Cuatro Santos Coronados: Severo, Severino, Carpóforo y Victorino

Hay en Roma según se va del Coliseo hacia la basílica de San Juan de Letrán, una estrecha callejuela que lleva el nombre de los Cuatro Santos Coronados. Viene a terminar en una pequeña plaza, donde se eleva un edificio característico que tiene el aspecto de una fortaleza medieval.
Muy conocidos eran en la ciudad cuatro hermanos, que militaban todos ellos bajo las águilas imperiales, y que eran tenidos como unos excelentes servidores y soldados. Los cuatro tenían sendos puestos honoríficos en la corte, pero llevaban consigo una tacha en aquellos tiempos imperdonable: los cuatro, Severo, Severiano, Carpóforo y Victorino, eran cristianos.
Como la Iglesia había llegado a tener unos días de paz y de apogeo, tanto éstos como sus hermanos de Roma se dedicaban al culto del verdadero Dios con toda entereza y valentía. Asistían a las reuniones y a los oficios divinos.

Socorrían a los pobres, se comunicaban con los presbíteros, y ora en las catacumbas, donde de ordinario se solían tener los divinos misterios, ora en algunas iglesias, que ya entonces se habían edificado en la misma ciudad, no se desdeñaban nunca de asistir aun con las insignias de los soldados del emperador.
Esto provocaba, sin embargo, la indignación de los paganos y más aún de los que merodeaban con altos puestos en los aledaños del Palatino y de las oficinas imperiales.
Cuando por fin salen los decretos de persecución, son en seguida apresados los cuatro Santos para ser llevados a la presencia del emperador. Este, siguiendo una política de atracción, prefiere mostrarse condescendiente con los cuatro jóvenes, a quienes estimaba, por otra parte, por su lealtad y buenos servicios.
No le interesaba, sin embargo, sembrar la desolación entre sus mismas filas de soldados, pues bien sabía que en aquellos tiempos eran muchos los que, sin el menor miedo a la muerte, seguían las doctrinas del Crucificado, y era necesario andar en este asunto con suma cautela.

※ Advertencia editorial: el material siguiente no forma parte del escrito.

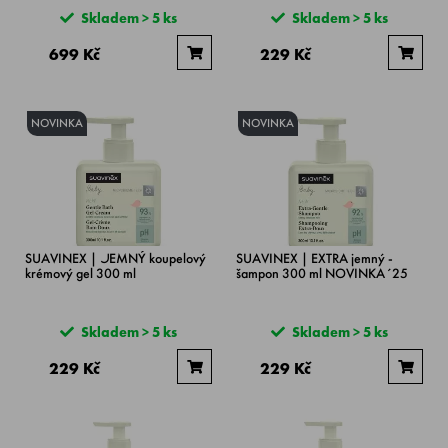
Skladem > 5 ks
Skladem > 5 ks
699 Kč
229 Kč
NOVINKA
NOVINKA
SUAVINEX | JEMNÝ koupelový
SUAVINEX | EXTRA jemný -
krémový gel 300 ml
šampon 300 ml NOVINKA´25
Skladem > 5 ks
Skladem > 5 ks
229 Kč
229 Kč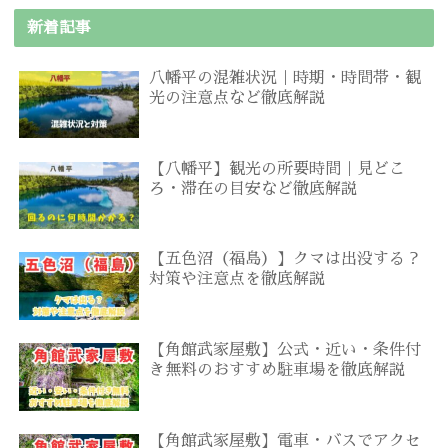
新着記事
八幡平の混雑状況｜時期・時間帯・観
光の注意点など徹底解説
【八幡平】観光の所要時間｜見どこ
ろ・滞在の目安など徹底解説
【五色沼（福島）】クマは出没する？
対策や注意点を徹底解説
【角館武家屋敷】公式・近い・条件付
き無料のおすすめ駐車場を徹底解説
【角館武家屋敷】電車・バスでアクセ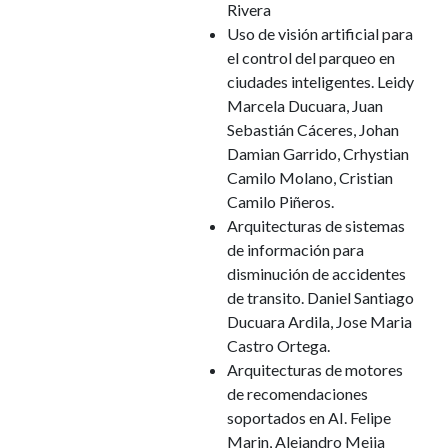
Rivera
Uso de visión artificial para
el control del parqueo en
ciudades inteligentes. Leidy
Marcela Ducuara, Juan
Sebastián Cáceres, Johan
Damian Garrido, Crhystian
Camilo Molano, Cristian
Camilo Piñeros.
Arquitecturas de sistemas
de información para
disminución de accidentes
de transito. Daniel Santiago
Ducuara Ardila, Jose Maria
Castro Ortega.
Arquitecturas de motores
de recomendaciones
soportados en AI. Felipe
Marin, Alejandro Mejia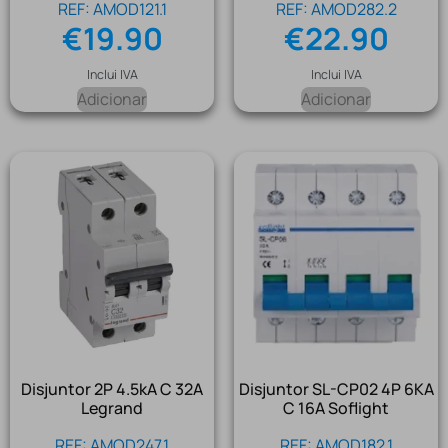
REF: AMOD121.1
REF: AMOD282.2
€
19.90
€
22.90
Inclui IVA
Inclui IVA
Adicionar
Adicionar
Disjuntor 2P 4.5kA C 32A
Disjuntor SL-CP02 4P 6KA
Legrand
C 16A Soflight
REF: AMOD247.1
REF: AMOD182.1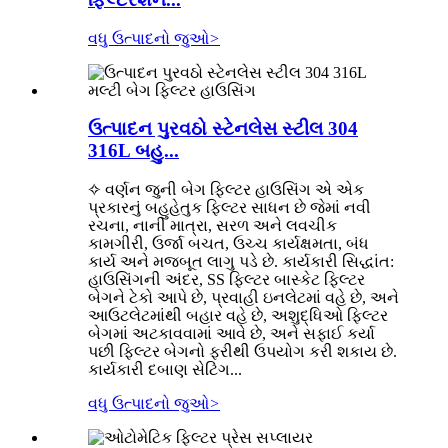
વધુ ઉત્પાદનો જુઓ
>
ઉત્પાદન પુરવઠો સ્ટેનલેસ સ્ટીલ 304
316L બહુ...
✧ વર્ણન જુની બેગ ફિલ્ટર હાઉસિંગ એ એક
પ્રકારનું બહુહેતુક ફિલ્ટર સાધન છે જેમાં નવી
રચના, નાની માત્રા, સરળ અને લવચીક
કામગીરી, ઉર્જા બચત, ઉચ્ચ કાર્યક્ષમતા, બંધ
કાર્ય અને મજબૂત લાગુ પડે છે. કાર્યકારી સિદ્ધાંત:
હાઉસિંગની અંદર, SS ફિલ્ટર બાસ્કેટ ફિલ્ટર
બેગને ટેકો આપે છે, પ્રવાહી ઇનલેટમાં વહે છે, અને
આઉટલેટમાંથી બહાર વહે છે, અશુદ્ધિઓ ફિલ્ટર
બેગમાં અટકાવવામાં આવે છે, અને સફાઈ કર્યા
પછી ફિલ્ટર બેગનો ફરીથી ઉપયોગ કરી શકાય છે.
કાર્યકારી દબાણ સેટિંગ...
વધુ ઉત્પાદનો જુઓ
>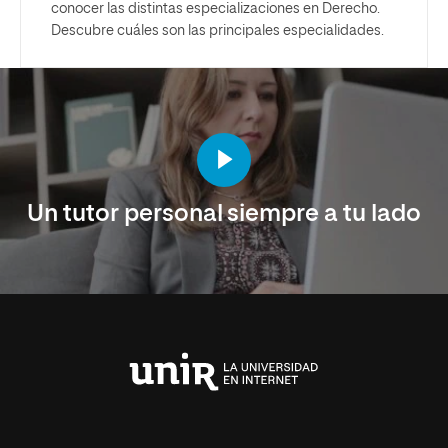
conocer las distintas especializaciones en Derecho.
Descubre cuáles son las principales especialidades.
Un tutor personal siempre a tu lado
Universidad
Internacional
de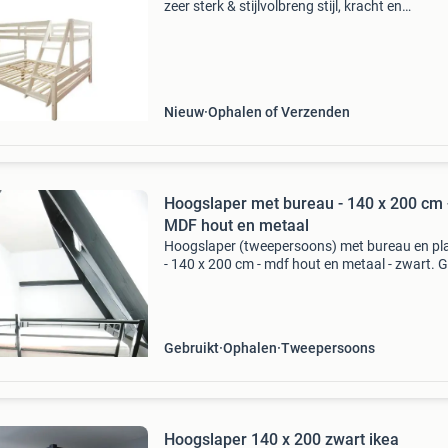
zeer sterk & stijlvolbreng stijl, kracht en
functionaliteit samen met dit robuuste massie
houten stapelbed. Gemaakt van hoogwaardig
europees grenenho
Nieuw
Ophalen of Verzenden
Hoogslaper met bureau - 140 x 200 cm 
MDF hout en metaal
Hoogslaper (tweepersoons) met bureau en pl
- 140 x 200 cm - mdf hout en metaal - zwart. 
ophalen in brielle en zelf uit elkaar halen. Zond
matras en andere dingen op de foto&#39;s... 
Gebruikt
Ophalen
Tweepersoons
Hoogslaper 140 x 200 zwart ikea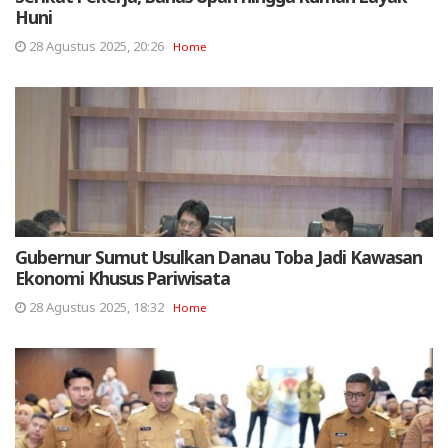
Huni
28 Agustus 2025, 20:26
Home
Gubernur Sumut Usulkan Danau Toba Jadi Kawasan
Ekonomi Khusus Pariwisata
28 Agustus 2025, 18:32
Home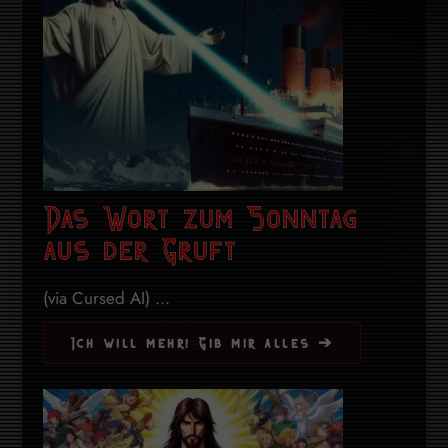
Das Wort zum Sonntag
aus der Gruft
(via Cursed AI) ...
Ich will mehr! Gib mir alles ➔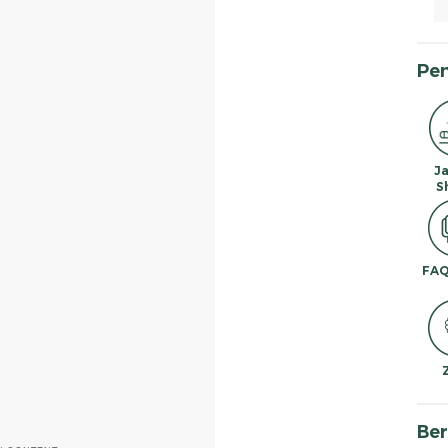
Pe
J
S
FAQ
Ber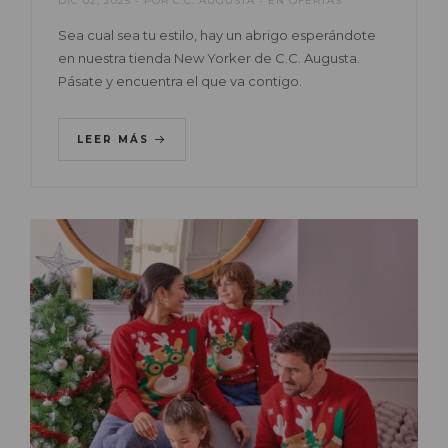
DIC 02, 2025
POR
C.C. AUGUSTA
EN
OFERTAS
Sea cual sea tu estilo, hay un abrigo esperándote
en nuestra tienda New Yorker de C.C. Augusta.
Pásate y encuentra el que va contigo.
LEER MÁS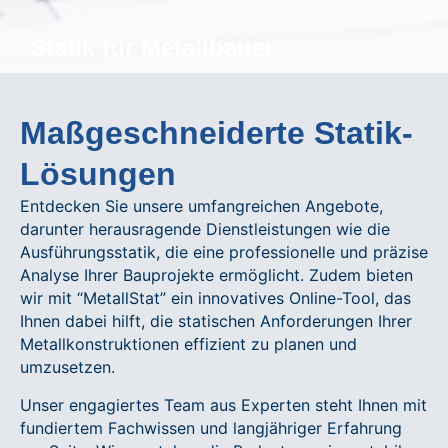
Statik für Metallbauer
Maßgeschneiderte Statik-
Lösungen
Entdecken Sie unsere umfangreichen Angebote,
darunter herausragende Dienstleistungen wie die
Ausführungsstatik, die eine professionelle und präzise
Analyse Ihrer Bauprojekte ermöglicht. Zudem bieten
wir mit “MetallStat” ein innovatives Online-Tool, das
Ihnen dabei hilft, die statischen Anforderungen Ihrer
Metallkonstruktionen effizient zu planen und
umzusetzen.
Unser engagiertes Team aus Experten steht Ihnen mit
fundiertem Fachwissen und langjähriger Erfahrung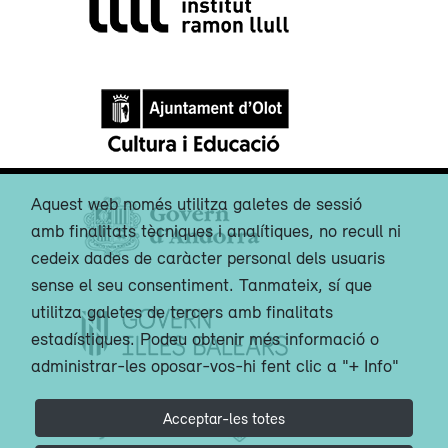
Aquest web només utilitza galetes de sessió
amb finalitats tècniques i analítiques, no recull ni
cedeix dades de caràcter personal dels usuaris
sense el seu consentiment. Tanmateix, sí que
utilitza galetes de tercers amb finalitats
estadístiques. Podeu obtenir més informació o
administrar-les oposar-vos-hi fent clic a "+ Info"
Acceptar-les totes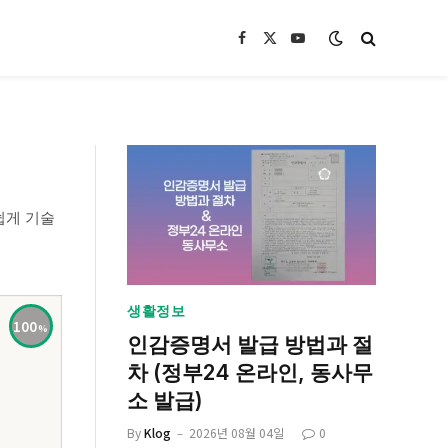
Facebook
X
YouTube
(Twitter)
쉽게 기술
생활정보
100
인감증명서 발급 방법과 절
차 (정부24 온라인, 동사무
소 발급)
By
Klog
2026년 08월 04일
0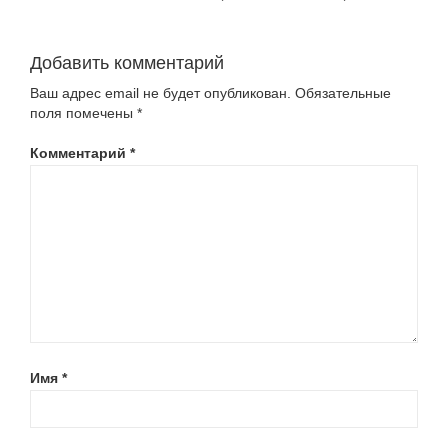
Добавить комментарий
Ваш адрес email не будет опубликован.
Обязательные
поля помечены
*
Комментарий
*
Имя
*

Diocleciano les hace ver la locura con que procedían al mantenerse aferrados a una secta que nunca les podría ofrecer las ventajas que él les prometía de seguir a su servicio.
Los hermanos no aceptan tales ofrecimientos, y entonces, como último recurso, manda que les lleven delante de una estatua del dios Esculapio, donde, ante toda la multitud, era difícil que se negaran a sacrificar, si bien fuera por las insignias militares que llevaban consigo.
Tampoco le resulta la estratagema, pues los heroicos mártires se niegan en absoluto a tomar unos granos de incienso para arrojarlos en los pebeteros encendidos.
Solamente aquello les hubiera justificado ante el emperador, pero no quieren contaminar con la menor sombra de cobardía la clara fe que habían manifestado ante todos. Es más, allí mismo proclaman abiertamente sus doctrinas y hacen desprecio de la estatua del dios, que era para ellos un medio más de la maldad y de la astucia del demonio.
Enterado el emperador, no solamente ordena que sean relevados de todos sus puestos y degradados de sus honores militares, sino que ordena que, en caso de pertinacia, sean allí mismo azotados hasta que fueran cambiando de parecer. No contaba con la fortaleza de estos héroes, que ya de antes estaban dispuestos a dar toda su sangre hasta el último sacrificio.